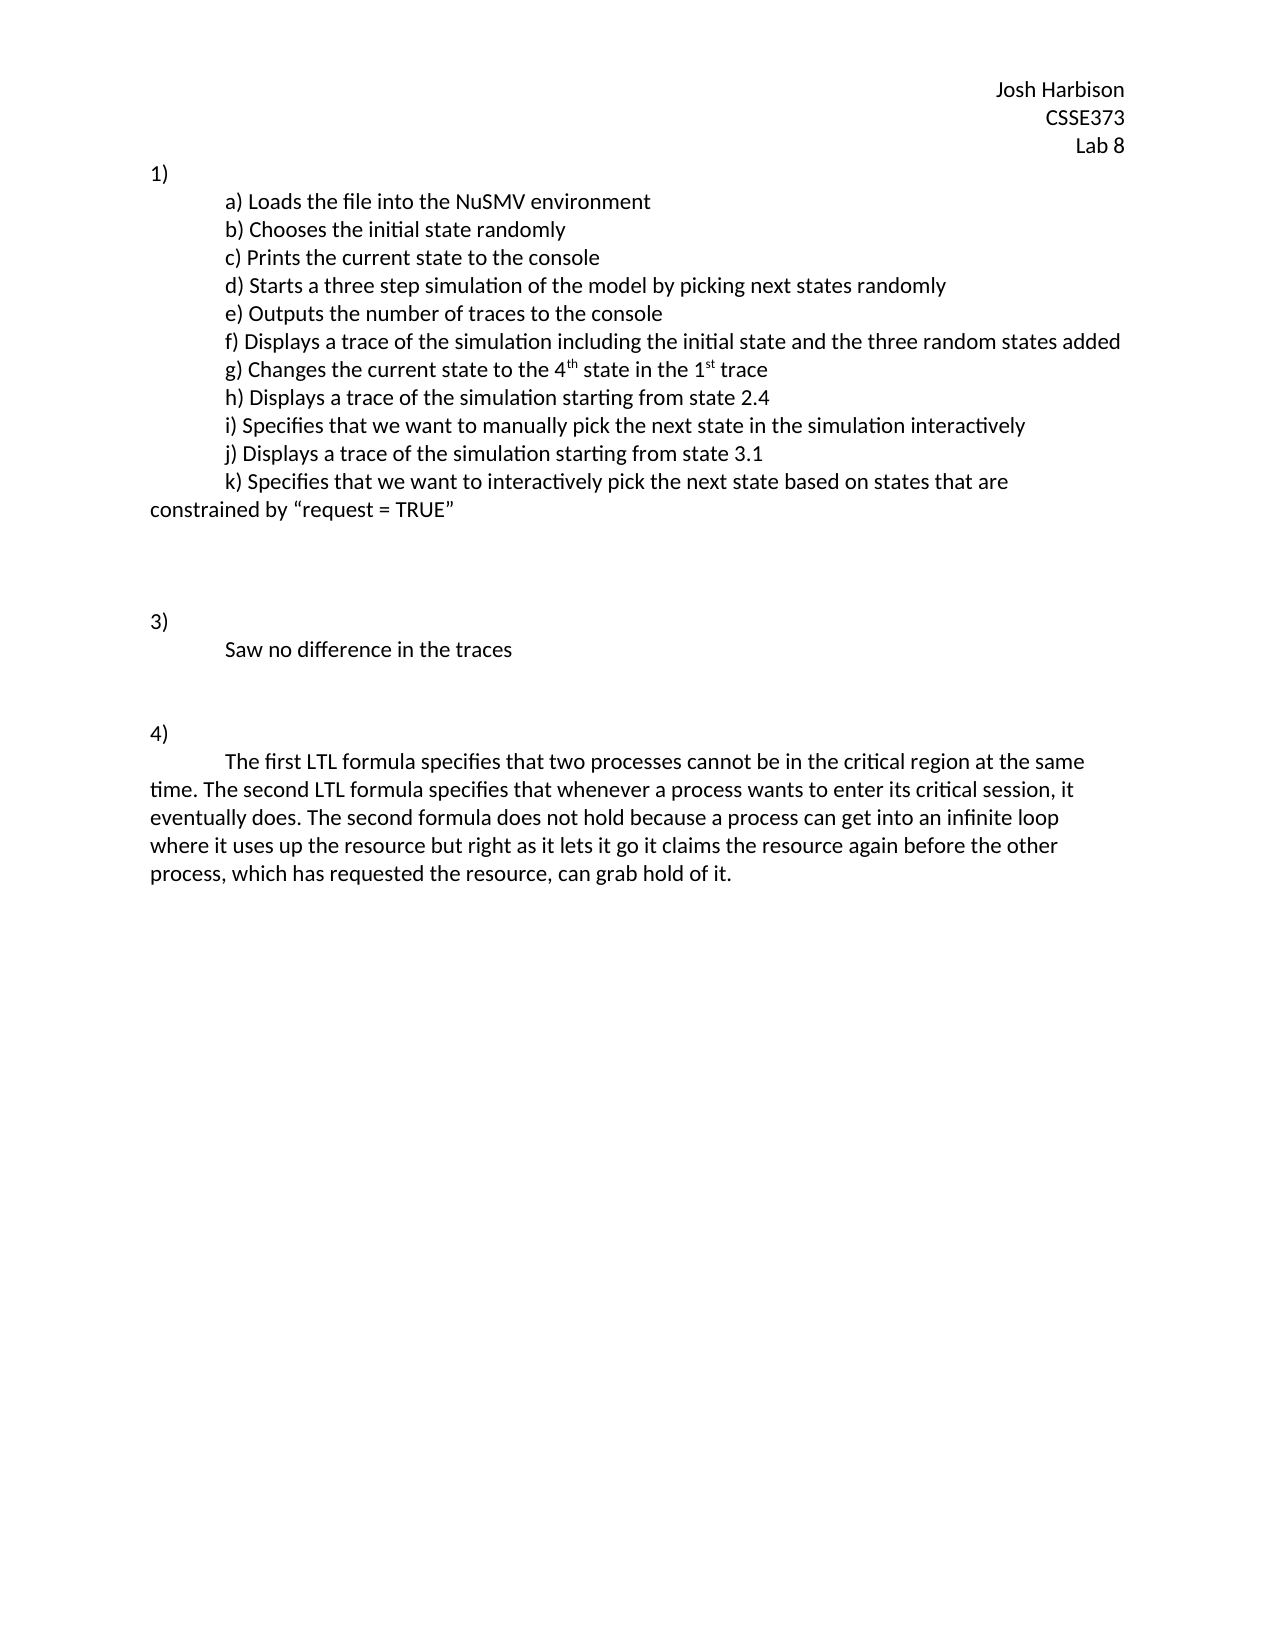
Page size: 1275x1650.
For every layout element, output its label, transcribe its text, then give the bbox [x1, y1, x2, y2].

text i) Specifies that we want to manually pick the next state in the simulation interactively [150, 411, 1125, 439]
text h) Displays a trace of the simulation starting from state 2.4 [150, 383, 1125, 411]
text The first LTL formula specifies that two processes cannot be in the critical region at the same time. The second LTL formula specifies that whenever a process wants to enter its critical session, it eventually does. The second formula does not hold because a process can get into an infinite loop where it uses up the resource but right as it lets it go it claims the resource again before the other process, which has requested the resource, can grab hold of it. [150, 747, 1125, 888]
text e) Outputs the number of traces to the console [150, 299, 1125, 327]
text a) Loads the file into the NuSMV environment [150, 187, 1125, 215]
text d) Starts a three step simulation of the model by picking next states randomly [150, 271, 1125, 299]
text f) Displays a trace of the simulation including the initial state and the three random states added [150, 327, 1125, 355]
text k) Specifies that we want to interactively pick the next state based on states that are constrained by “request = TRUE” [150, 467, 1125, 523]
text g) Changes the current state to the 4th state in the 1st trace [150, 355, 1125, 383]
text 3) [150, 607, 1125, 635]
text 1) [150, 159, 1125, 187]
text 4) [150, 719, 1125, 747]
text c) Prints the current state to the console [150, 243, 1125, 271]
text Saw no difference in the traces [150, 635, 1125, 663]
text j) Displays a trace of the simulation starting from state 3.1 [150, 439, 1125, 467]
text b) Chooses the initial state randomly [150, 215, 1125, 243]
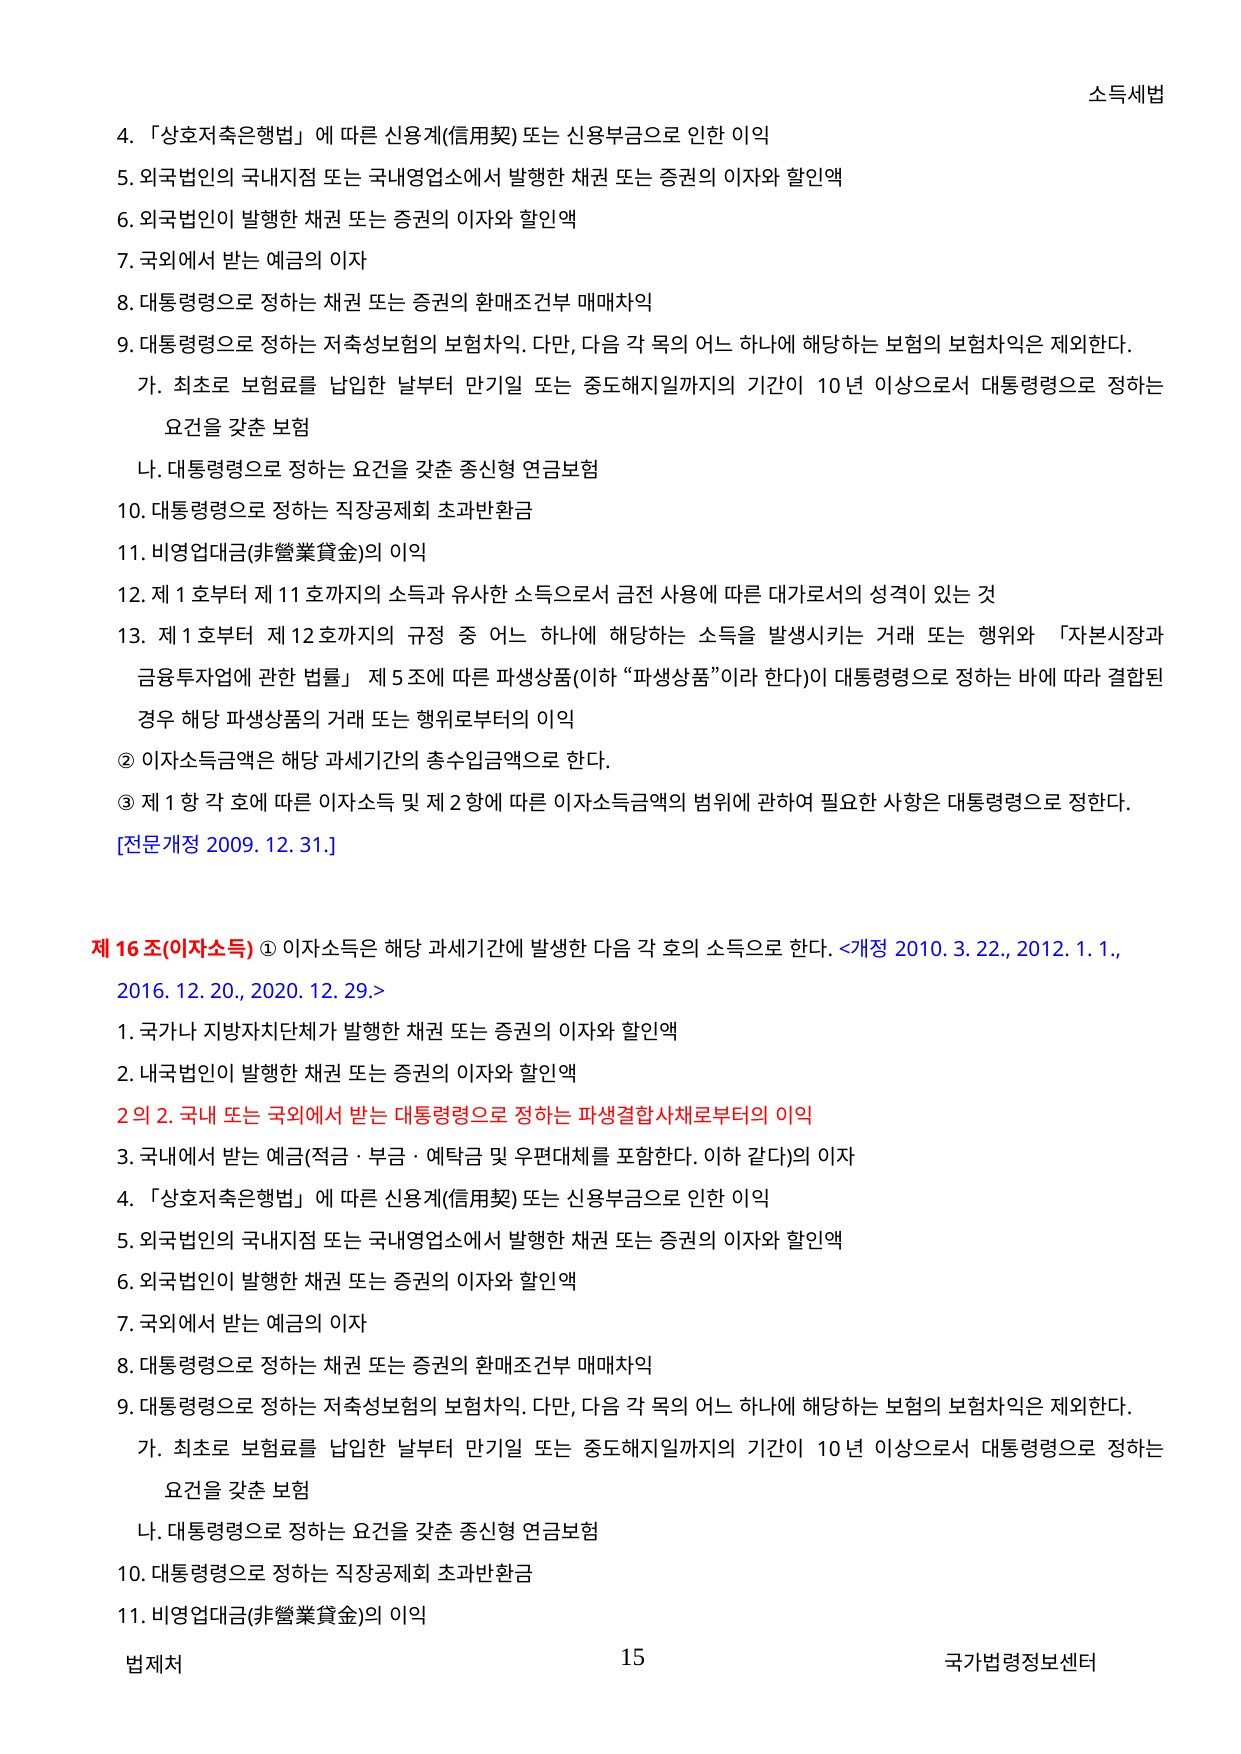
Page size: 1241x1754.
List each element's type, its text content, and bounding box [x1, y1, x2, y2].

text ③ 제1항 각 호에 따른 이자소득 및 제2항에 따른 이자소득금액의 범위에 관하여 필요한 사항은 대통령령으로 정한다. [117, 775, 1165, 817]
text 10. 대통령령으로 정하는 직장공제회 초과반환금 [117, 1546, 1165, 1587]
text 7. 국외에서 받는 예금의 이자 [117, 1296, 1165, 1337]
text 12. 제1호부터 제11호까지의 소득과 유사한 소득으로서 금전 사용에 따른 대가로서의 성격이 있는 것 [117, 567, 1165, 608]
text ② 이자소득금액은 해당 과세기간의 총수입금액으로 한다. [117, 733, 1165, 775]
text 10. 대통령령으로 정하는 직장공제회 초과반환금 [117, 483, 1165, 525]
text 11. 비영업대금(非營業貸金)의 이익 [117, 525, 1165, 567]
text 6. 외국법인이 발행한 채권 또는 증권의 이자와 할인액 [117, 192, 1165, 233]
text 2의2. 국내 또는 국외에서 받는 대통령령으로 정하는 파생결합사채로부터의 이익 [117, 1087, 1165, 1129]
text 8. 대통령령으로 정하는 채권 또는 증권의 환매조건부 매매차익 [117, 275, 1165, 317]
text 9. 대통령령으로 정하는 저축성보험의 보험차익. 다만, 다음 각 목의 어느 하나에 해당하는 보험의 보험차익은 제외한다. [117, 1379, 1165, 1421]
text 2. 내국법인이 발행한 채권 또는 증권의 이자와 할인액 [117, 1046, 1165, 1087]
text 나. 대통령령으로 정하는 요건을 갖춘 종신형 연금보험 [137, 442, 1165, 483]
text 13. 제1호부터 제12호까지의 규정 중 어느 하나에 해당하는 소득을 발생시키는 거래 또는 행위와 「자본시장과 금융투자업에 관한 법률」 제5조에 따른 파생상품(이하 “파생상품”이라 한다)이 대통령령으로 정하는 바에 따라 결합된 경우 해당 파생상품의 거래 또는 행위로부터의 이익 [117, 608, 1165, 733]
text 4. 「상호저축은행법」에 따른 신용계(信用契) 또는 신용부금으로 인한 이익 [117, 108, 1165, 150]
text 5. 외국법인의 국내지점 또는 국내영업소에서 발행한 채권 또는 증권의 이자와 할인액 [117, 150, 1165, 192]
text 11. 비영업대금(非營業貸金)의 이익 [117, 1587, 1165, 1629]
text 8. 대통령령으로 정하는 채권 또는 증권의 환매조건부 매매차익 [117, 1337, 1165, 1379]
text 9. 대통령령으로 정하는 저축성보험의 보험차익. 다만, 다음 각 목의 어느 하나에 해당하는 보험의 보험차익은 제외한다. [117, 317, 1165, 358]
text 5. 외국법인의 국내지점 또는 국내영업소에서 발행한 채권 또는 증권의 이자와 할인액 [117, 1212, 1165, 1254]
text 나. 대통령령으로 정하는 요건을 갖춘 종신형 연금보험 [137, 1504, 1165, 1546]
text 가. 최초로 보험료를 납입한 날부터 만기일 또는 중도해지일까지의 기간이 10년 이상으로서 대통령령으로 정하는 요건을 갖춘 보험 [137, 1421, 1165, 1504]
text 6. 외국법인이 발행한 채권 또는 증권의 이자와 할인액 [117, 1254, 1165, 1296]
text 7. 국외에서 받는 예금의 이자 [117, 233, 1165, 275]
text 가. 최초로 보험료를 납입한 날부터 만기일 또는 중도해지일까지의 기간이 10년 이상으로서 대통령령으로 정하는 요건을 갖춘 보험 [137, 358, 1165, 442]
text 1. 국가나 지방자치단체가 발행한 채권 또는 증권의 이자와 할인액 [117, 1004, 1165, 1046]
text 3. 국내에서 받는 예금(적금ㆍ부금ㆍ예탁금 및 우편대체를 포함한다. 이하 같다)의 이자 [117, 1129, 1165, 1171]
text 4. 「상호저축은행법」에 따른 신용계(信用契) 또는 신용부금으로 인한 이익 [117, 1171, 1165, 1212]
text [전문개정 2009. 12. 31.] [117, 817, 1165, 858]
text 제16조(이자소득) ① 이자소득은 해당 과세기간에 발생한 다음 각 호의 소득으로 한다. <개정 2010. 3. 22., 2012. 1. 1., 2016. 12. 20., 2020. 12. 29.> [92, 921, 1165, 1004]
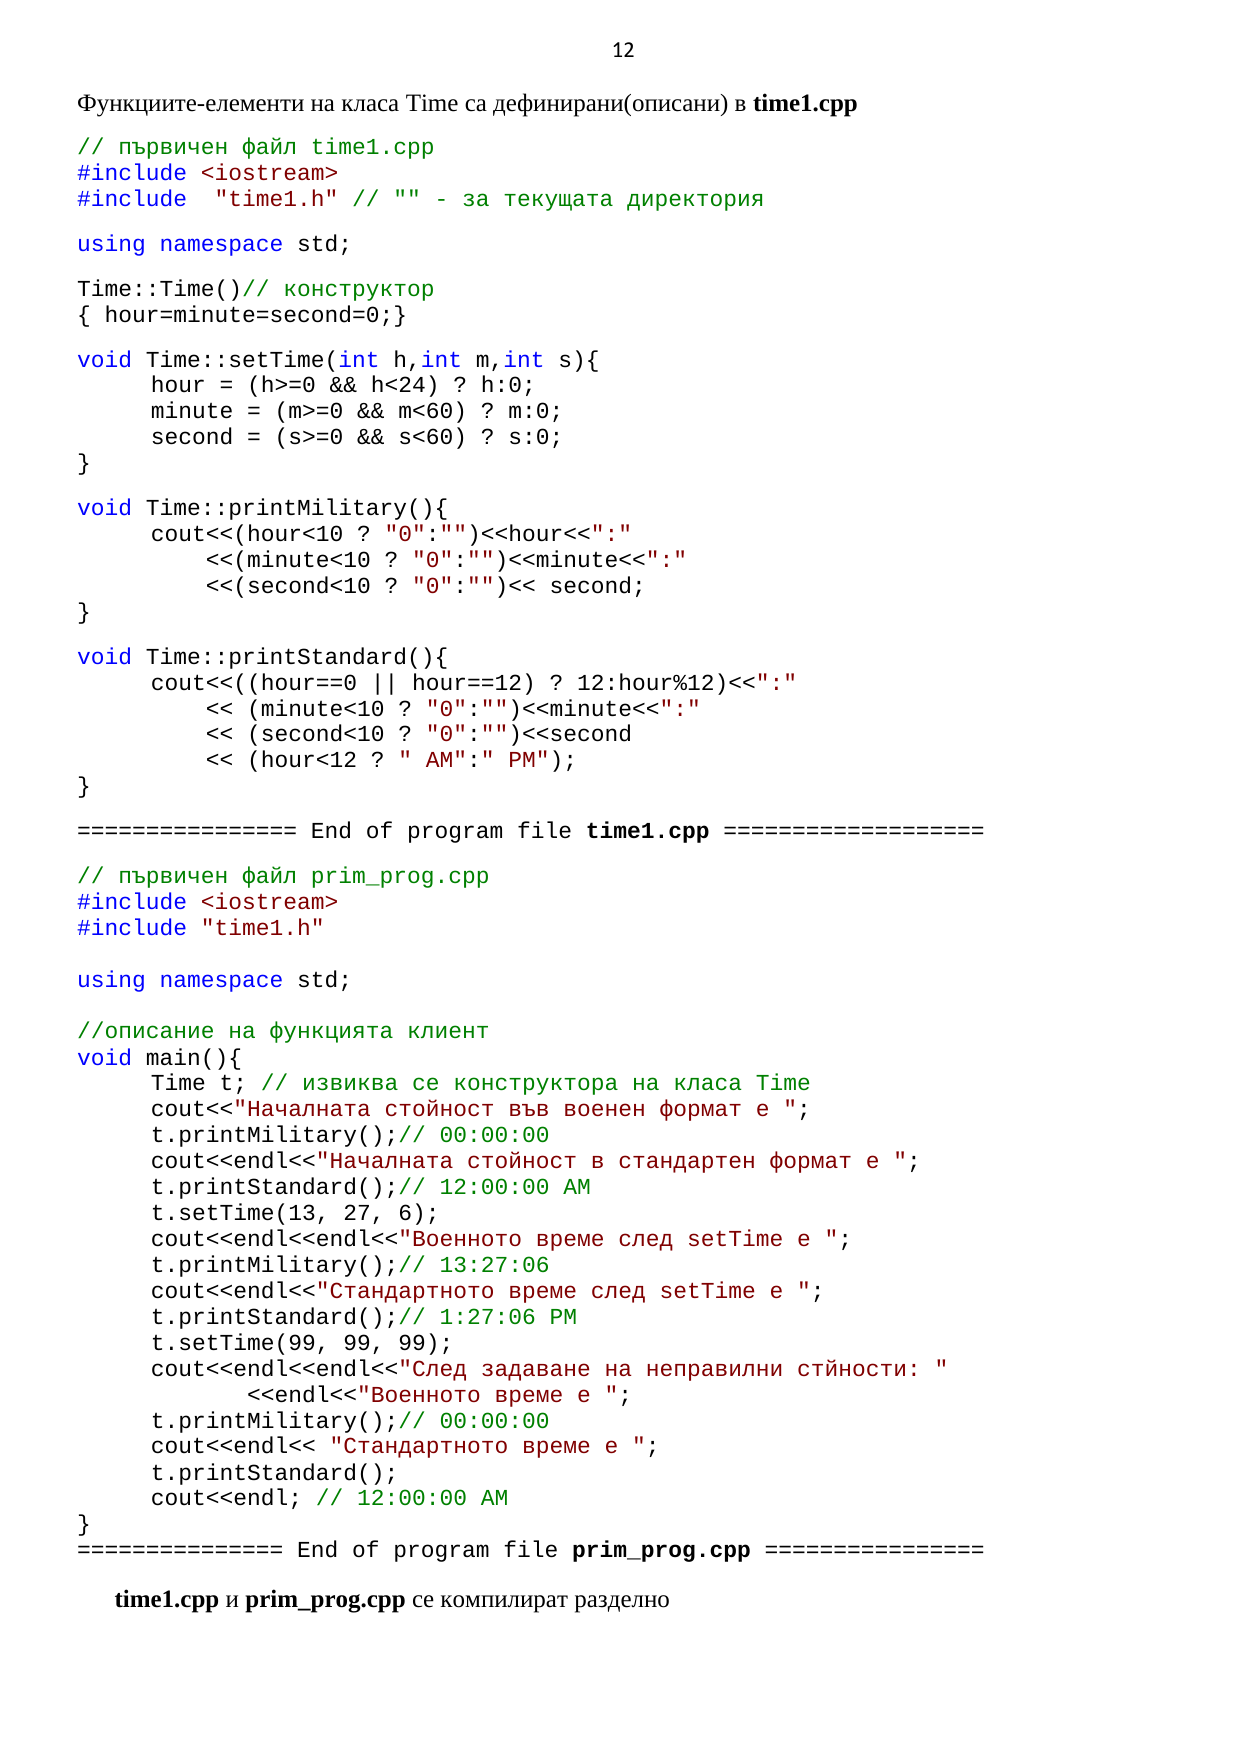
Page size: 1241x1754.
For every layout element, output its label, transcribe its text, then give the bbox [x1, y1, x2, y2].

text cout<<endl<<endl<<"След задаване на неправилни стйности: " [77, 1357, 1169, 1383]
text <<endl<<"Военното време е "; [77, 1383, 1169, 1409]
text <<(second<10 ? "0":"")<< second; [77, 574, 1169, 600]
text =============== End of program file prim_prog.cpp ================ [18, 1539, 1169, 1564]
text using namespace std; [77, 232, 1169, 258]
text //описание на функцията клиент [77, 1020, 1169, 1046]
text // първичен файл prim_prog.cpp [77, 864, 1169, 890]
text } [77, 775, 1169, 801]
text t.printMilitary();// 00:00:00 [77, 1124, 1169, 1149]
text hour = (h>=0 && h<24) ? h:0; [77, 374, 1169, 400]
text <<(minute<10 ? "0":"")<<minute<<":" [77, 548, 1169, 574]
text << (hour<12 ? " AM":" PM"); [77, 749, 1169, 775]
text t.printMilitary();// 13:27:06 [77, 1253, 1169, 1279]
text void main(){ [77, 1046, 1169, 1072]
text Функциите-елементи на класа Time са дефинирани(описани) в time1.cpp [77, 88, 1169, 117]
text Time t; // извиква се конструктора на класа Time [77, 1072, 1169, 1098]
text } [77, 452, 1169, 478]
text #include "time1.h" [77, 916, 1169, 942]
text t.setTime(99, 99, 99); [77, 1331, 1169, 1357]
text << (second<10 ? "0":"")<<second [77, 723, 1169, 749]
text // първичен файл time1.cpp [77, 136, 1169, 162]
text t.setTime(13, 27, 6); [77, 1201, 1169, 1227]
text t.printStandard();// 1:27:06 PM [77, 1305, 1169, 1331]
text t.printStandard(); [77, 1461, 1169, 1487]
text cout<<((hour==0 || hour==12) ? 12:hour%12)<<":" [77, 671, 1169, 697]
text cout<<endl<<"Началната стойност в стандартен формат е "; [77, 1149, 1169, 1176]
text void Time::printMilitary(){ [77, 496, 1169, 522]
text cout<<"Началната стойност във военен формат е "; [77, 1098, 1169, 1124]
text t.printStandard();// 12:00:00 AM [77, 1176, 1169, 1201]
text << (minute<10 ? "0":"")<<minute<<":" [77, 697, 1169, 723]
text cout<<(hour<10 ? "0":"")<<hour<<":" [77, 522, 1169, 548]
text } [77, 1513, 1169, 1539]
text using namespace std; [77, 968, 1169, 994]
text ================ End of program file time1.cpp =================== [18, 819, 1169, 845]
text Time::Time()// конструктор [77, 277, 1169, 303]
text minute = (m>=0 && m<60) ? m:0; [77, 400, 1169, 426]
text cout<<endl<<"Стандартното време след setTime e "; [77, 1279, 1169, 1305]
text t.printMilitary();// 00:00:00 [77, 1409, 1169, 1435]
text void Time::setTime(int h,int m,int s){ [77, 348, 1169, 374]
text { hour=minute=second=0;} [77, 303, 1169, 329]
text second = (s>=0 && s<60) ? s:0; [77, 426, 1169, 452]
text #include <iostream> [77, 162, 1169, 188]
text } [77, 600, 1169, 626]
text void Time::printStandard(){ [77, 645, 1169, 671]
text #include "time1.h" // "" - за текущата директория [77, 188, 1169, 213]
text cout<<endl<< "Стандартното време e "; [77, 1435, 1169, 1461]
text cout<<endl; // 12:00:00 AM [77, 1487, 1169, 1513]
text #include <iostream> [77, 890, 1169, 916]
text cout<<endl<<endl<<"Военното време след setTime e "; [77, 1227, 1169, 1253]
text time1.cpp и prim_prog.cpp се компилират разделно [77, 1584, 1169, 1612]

==============================

_Task description:_
Answer with a single number: the count of lines in the entries that hold the word "printStandard".

_Solution for this problem:_
4